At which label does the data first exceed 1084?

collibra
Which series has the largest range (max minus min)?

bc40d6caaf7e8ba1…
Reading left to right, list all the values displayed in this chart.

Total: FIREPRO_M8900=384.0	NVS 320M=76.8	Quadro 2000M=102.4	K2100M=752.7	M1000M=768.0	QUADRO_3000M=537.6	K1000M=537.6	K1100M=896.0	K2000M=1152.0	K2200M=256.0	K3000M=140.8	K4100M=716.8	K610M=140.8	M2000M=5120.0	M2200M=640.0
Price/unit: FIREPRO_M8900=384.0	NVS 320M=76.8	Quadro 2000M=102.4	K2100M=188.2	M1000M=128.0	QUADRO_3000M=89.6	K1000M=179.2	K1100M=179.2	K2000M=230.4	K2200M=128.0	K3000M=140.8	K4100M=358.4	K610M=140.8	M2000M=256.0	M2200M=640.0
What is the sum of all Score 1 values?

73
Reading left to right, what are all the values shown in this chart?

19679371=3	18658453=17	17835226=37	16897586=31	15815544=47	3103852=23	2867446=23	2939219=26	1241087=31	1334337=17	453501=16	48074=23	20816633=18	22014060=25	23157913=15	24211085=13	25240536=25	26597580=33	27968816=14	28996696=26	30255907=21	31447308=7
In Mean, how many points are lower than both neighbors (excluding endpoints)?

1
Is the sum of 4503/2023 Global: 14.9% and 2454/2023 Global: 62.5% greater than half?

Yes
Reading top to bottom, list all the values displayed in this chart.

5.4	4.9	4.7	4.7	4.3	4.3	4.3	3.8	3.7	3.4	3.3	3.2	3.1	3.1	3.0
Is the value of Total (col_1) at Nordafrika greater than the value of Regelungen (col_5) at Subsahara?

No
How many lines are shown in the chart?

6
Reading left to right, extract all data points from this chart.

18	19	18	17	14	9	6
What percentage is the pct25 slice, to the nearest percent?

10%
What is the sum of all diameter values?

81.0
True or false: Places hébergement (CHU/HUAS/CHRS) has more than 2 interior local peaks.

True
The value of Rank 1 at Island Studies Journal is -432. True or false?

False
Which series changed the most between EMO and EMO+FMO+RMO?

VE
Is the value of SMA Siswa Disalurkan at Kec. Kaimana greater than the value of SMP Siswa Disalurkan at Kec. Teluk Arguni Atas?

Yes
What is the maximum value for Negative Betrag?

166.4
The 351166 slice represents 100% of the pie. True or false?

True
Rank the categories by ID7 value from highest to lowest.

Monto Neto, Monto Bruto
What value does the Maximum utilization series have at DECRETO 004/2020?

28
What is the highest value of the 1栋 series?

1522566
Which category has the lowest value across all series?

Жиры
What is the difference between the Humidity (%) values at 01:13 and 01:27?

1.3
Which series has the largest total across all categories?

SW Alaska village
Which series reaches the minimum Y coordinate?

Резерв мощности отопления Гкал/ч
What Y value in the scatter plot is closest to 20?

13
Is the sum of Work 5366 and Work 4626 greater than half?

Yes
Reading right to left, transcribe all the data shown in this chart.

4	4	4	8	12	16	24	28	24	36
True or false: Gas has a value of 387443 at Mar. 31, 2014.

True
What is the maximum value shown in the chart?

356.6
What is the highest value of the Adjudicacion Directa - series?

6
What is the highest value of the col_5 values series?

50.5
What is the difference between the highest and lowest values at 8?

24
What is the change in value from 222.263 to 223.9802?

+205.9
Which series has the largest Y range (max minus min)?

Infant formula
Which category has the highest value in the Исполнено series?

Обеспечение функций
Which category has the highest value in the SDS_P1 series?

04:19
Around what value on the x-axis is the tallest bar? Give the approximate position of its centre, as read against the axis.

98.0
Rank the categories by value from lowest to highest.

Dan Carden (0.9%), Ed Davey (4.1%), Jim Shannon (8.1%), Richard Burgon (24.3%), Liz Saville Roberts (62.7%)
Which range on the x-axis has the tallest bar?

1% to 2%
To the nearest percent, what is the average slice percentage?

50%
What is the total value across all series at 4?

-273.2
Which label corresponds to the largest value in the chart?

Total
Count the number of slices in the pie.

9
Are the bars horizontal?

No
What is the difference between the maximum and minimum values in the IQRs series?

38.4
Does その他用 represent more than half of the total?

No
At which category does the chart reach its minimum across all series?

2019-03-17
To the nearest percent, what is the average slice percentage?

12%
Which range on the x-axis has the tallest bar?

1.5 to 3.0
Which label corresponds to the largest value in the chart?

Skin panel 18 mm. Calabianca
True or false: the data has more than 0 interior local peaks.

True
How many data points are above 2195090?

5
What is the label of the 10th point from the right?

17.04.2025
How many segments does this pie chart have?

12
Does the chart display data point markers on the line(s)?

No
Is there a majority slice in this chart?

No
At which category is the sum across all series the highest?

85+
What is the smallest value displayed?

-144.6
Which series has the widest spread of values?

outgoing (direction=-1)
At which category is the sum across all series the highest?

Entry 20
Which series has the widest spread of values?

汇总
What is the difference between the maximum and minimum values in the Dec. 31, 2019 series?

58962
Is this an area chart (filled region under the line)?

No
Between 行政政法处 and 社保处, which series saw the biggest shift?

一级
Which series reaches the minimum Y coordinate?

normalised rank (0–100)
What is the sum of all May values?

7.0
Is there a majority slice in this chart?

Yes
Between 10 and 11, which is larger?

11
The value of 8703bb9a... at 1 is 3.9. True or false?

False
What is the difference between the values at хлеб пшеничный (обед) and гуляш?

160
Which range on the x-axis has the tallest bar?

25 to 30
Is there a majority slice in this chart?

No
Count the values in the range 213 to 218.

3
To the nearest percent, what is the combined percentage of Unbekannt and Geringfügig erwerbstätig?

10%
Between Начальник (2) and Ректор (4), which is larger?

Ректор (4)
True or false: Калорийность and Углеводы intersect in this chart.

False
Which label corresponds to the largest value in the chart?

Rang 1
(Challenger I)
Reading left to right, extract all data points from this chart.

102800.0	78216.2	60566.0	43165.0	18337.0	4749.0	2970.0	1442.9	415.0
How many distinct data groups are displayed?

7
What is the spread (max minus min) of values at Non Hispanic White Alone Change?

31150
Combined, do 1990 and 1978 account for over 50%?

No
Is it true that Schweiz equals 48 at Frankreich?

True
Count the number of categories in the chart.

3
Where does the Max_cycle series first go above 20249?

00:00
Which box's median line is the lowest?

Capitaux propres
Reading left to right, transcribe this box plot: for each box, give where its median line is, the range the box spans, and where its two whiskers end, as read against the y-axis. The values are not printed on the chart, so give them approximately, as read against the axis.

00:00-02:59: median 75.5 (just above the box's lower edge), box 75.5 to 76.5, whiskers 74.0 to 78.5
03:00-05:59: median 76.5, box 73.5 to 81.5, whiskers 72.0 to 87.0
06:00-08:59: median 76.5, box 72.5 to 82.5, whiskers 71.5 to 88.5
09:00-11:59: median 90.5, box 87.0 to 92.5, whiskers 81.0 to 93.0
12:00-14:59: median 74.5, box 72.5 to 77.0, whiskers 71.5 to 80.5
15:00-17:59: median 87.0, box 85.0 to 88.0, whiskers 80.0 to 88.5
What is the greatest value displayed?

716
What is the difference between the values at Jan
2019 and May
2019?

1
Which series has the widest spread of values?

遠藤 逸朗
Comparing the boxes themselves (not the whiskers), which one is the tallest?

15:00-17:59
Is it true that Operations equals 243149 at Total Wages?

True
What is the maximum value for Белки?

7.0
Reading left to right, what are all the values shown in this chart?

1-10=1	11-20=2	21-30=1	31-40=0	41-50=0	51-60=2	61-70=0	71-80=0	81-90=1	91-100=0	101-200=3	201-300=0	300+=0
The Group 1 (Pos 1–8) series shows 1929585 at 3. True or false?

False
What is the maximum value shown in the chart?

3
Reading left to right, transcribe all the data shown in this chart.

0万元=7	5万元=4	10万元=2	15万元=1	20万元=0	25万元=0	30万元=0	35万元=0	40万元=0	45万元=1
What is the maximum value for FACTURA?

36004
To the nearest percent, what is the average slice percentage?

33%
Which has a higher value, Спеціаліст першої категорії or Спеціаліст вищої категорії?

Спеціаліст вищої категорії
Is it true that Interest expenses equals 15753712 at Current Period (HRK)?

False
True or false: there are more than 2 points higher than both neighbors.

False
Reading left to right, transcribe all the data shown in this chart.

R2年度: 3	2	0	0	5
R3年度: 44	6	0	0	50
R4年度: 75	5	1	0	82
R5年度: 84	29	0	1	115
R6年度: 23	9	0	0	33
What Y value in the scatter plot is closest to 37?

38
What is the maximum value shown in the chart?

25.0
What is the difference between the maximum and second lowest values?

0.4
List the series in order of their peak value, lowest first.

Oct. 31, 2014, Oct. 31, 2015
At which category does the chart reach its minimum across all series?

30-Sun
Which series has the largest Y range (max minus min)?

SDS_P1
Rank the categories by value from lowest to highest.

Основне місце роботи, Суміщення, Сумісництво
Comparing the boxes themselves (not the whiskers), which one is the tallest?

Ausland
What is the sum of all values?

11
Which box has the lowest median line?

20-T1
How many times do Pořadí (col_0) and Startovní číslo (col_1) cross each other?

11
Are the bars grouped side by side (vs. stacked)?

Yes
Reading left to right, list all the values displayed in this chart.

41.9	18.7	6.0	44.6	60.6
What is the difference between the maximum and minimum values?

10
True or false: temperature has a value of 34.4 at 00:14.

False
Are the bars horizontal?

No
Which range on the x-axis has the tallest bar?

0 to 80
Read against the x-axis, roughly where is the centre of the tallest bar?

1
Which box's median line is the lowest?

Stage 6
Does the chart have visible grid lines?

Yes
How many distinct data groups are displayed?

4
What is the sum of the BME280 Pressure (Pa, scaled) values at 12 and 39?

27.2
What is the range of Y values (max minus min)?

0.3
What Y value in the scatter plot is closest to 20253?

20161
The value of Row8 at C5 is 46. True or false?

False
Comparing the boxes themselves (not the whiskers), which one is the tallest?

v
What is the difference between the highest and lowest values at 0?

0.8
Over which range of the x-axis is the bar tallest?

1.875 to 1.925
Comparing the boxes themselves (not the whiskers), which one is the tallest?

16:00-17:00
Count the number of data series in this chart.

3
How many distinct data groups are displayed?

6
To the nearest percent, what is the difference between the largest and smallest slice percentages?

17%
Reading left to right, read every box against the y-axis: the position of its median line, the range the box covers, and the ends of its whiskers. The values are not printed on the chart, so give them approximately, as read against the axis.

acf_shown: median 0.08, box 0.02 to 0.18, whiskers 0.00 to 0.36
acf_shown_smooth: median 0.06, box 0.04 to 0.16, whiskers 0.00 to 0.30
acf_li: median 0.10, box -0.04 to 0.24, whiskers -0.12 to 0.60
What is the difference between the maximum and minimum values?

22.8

WHAT IS EXPECTED:
Take the lines of the items above, starting at the line that contains "SW Alaska village" and stopping after the line that contains "Does その他用 represent", and turn them into a numbered list with the blank lines left out.

REPLY:
1. SW Alaska village
2. Which series reaches the minimum Y coordinate?
3. Резерв мощности отопления Гкал/ч
4. What Y value in the scatter plot is closest to 20?
5. 13
6. Is the sum of Work 5366 and Work 4626 greater than half?
7. Yes
8. Reading right to left, transcribe all the data shown in this chart.
9. 4	4	4	8	12	16	24	28	24	36
10. True or false: Gas has a value of 387443 at Mar. 31, 2014.
11. True
12. What is the maximum value shown in the chart?
13. 356.6
14. What is the highest value of the Adjudicacion Directa - series?
15. 6
16. What is the highest value of the col_5 values series?
17. 50.5
18. What is the difference between the highest and lowest values at 8?
19. 24
20. What is the change in value from 222.263 to 223.9802?
21. +205.9
22. Which series has the largest Y range (max minus min)?
23. Infant formula
24. Which category has the highest value in the Исполнено series?
25. Обеспечение функций
26. Which category has the highest value in the SDS_P1 series?
27. 04:19
28. Around what value on the x-axis is the tallest bar? Give the approximate position of its centre, as read against the axis.
29. 98.0
30. Rank the categories by value from lowest to highest.
31. Dan Carden (0.9%), Ed Davey (4.1%), Jim Shannon (8.1%), Richard Burgon (24.3%), Liz Saville Roberts (62.7%)
32. Which range on the x-axis has the tallest bar?
33. 1% to 2%
34. To the nearest percent, what is the average slice percentage?
35. 50%
36. What is the total value across all series at 4?
37. -273.2
38. Which label corresponds to the largest value in the chart?
39. Total
40. Count the number of slices in the pie.
41. 9
42. Are the bars horizontal?
43. No
44. What is the difference between the maximum and minimum values in the IQRs series?
45. 38.4
46. Does その他用 represent more than half of the total?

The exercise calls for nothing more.